An assessment of ensemble learning approaches and single-based machine learning algorithms for the characterization of undersaturated oil viscosity

Abstract

Abstract Background Prediction of accurate crude oil viscosity when pressure volume temperature (PVT) experimental results are not readily available has been a major challenge to the petroleum industry. This is due to the substantial impact an inaccurate prediction will have on production planning, reservoir management, enhanced oil recovery processes and choice of design facilities such as tubing, pipeline and pump sizes. In a bid to attain improved accuracy in predictions, recent research has focused on applying various machine learning algorithms and intelligent mechanisms. In this work, an extensive comparative analysis between single-based machine learning techniques such as artificial neural network, support vector machine, decision tree and linear regression, and ensemble learning techniques such as bagging, boosting and voting was performed.
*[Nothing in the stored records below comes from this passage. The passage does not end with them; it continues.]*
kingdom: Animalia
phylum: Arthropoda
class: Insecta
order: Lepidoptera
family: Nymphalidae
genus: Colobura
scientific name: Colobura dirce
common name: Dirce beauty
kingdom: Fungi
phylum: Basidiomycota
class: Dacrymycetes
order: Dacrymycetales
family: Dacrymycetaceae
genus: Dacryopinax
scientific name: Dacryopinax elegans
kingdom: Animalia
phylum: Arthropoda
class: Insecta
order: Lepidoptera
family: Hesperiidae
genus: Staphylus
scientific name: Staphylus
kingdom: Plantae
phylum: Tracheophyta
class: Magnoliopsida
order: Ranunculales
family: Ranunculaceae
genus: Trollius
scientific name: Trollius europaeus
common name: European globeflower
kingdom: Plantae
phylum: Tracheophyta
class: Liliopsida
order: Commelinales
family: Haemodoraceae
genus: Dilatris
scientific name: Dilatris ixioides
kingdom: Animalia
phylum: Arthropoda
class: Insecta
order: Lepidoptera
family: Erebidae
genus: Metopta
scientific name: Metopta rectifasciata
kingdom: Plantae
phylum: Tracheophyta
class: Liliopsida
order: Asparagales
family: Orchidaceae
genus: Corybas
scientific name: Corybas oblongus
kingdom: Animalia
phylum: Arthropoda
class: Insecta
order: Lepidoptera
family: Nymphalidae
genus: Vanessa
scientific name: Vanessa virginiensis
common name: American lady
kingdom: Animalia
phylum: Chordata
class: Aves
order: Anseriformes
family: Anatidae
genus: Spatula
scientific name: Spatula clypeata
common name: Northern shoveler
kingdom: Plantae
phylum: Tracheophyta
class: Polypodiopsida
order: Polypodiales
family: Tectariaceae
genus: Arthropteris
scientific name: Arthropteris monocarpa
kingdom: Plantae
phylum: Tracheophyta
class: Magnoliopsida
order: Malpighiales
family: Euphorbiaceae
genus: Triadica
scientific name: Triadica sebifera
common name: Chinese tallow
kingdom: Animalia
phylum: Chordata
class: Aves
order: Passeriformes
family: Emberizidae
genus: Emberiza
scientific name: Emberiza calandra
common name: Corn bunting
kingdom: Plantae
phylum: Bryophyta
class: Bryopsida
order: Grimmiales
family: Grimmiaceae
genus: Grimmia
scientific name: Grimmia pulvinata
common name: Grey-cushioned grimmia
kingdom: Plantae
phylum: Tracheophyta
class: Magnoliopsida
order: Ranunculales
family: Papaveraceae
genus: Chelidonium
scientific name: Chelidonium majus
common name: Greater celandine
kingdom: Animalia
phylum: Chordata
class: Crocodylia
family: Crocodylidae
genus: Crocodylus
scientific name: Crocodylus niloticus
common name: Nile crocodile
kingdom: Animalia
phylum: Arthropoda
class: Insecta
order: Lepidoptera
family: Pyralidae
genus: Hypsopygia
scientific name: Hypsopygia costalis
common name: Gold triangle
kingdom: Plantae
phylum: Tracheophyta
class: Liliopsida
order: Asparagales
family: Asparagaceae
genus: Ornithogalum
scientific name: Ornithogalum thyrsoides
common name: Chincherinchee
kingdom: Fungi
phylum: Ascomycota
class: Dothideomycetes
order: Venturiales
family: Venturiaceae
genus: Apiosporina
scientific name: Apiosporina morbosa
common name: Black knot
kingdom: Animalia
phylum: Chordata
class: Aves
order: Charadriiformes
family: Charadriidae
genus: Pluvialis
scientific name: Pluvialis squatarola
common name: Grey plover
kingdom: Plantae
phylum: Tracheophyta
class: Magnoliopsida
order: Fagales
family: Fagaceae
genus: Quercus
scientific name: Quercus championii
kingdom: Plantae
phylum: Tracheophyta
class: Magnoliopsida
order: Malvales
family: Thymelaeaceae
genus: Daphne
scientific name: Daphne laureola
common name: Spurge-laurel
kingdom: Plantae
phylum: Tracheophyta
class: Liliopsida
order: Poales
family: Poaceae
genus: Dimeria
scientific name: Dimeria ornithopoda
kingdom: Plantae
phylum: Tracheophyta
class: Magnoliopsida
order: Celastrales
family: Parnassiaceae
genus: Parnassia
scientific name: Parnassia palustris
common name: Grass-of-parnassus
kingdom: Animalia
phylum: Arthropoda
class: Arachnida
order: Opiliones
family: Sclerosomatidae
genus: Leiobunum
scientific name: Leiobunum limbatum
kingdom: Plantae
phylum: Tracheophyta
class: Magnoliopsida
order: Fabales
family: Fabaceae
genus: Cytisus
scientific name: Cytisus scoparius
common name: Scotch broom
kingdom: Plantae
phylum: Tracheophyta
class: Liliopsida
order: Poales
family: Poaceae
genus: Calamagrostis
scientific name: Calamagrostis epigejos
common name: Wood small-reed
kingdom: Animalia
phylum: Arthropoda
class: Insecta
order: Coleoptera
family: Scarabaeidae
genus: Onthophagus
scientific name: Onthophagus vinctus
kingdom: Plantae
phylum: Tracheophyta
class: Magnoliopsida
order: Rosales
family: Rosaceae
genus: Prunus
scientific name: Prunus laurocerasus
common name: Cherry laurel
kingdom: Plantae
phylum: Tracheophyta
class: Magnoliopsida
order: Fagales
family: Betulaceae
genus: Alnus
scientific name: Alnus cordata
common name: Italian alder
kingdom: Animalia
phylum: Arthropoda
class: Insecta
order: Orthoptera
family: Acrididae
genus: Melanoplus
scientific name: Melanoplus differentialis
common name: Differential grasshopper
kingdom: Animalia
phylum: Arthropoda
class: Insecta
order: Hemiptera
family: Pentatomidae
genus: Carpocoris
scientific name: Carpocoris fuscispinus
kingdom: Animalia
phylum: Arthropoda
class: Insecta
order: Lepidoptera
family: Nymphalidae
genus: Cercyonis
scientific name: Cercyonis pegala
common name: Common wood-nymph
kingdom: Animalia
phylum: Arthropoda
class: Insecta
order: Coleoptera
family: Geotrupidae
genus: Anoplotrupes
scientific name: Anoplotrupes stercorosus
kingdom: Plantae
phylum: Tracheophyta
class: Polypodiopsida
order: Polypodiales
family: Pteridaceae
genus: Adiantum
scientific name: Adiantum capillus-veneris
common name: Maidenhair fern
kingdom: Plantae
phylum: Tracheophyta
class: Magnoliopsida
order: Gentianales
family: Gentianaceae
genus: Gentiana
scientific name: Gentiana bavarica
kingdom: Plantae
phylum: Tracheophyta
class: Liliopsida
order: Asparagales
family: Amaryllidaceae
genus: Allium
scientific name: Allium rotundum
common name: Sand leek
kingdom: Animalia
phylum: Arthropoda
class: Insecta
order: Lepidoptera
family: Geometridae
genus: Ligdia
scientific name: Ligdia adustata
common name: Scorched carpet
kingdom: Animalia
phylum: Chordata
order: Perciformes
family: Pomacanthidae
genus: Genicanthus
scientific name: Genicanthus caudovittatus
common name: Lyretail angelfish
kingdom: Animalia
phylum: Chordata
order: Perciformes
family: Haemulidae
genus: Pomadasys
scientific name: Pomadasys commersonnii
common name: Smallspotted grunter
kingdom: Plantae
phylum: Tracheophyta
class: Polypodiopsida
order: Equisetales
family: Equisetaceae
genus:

The prediction performance of the models was assessed by using five evaluation measures, namely mean absolute error, relative squared error, mean squared error, root mean squared error and root mean squared log error. Results The ensemble methods offered generally higher prediction accuracies than single-based machine learning techniques. In addition, weak single-based learners of the dataset used in this study (for example, SVM) were transformed into strong ensemble learners with better prediction performance when used as based learners in the ensemble method, while other strong single-based learners were discovered to have had significantly improved prediction performance. Conclusion The ensemble methods have great prospects of enhancing the overall predictive accuracy of single-based learners in the domain of reservoir fluid PVT properties (such as undersaturated oil viscosity) prediction.